Distribution of New Indexes Being Created

Ben_Coe · August 5, 2011, 7:35am

I have a question about ElasticSearch's behaviour.

Here's the scenario:

I have a cluster of ElasticSearch servers setup to use discovery:

discovery:
jgroups:
config: tcp
bind_port: 9700
bind_addr: 0.0.0.0
tcpping:
initial_hosts: 192.0.0.1[9700],192.0.0.2[9700], 192.0.0.2[9700]

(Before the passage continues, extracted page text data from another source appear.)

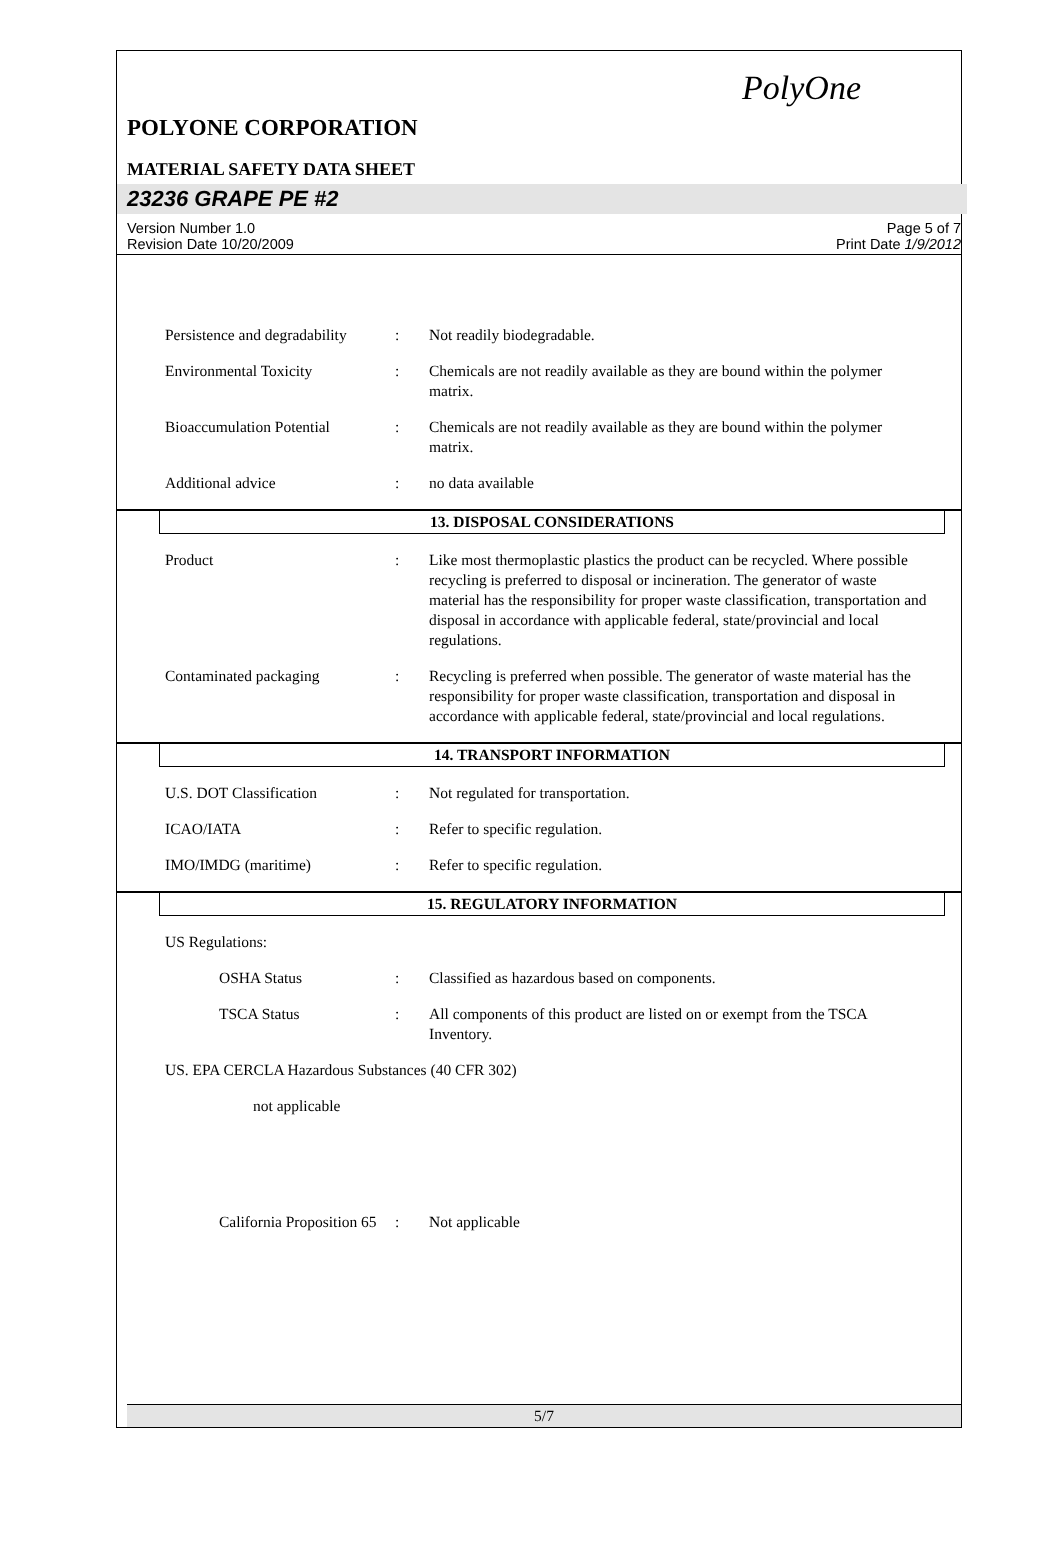PolyOne
POLYONE CORPORATION
MATERIAL SAFETY DATA SHEET
23236 GRAPE PE #2
Version Number 1.0
Revision Date 10/20/2009
Page 5 of 7
Print Date 1/9/2012
Persistence and degradability
: Not readily biodegradable.
Environmental Toxicity : Chemicals are not readily available as they are bound within the polymer matrix.
Bioaccumulation Potential
: Chemicals are not readily available as they are bound within the polymer matrix.
Additional advice : no data available
13. DISPOSAL CONSIDERATIONS
Product : Like most thermoplastic plastics the product can be recycled. Where possible recycling is preferred to disposal or incineration. The generator of waste material has the responsibility for proper waste classification, transportation and disposal in accordance with applicable federal, state/provincial and local regulations.
Contaminated packaging : Recycling is preferred when possible. The generator of waste material has the responsibility for proper waste classification, transportation and disposal in accordance with applicable federal, state/provincial and local regulations.
14. TRANSPORT INFORMATION
U.S. DOT Classification : Not regulated for transportation.
ICAO/IATA : Refer to specific regulation.
IMO/IMDG (maritime) : Refer to specific regulation.
15. REGULATORY INFORMATION
US Regulations:
OSHA Status : Classified as hazardous based on components.
TSCA Status : All components of this product are listed on or exempt from the TSCA Inventory.
US. EPA CERCLA Hazardous Substances (40 CFR 302)
not applicable
California Proposition 65
: Not applicable
5/7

I create a new index connecting to one of the three boxes in the
cluster:

curl -XPUT 'http://192.0.0.2:9700/foobar/' -d '
index :
number_of_shards : 1
number_of_replicas : 2
'

The question:

Will any effort be made during creation to load-balance the indexes
across the three servers specified in the discovery stanza? Or, is the
index created on whatever server the PUT is performed on?

Why I ask:

I'm using ElasticSearch for a domain that requires many indexes, as
oppose to a single monolithic index. I therefore do not require
sharding as much as I require an even distribution of indexes across a
set of boxes, along with replication.

What would my best course of action be to achieve this goal, i.e:

An even distribution of indexes across a cluster of servers (with
minimal pain during the creation process).
Sane replication.
High availability. Ideally, I can connect to any node in the cluster
and retrieve a document, regardless of the server that the index
resides on.

kimchy · August 5, 2011, 7:47pm

The distribution behavior of elasticsearch is to get to a state where there
is an even number of shards across the nodes. So you should be good.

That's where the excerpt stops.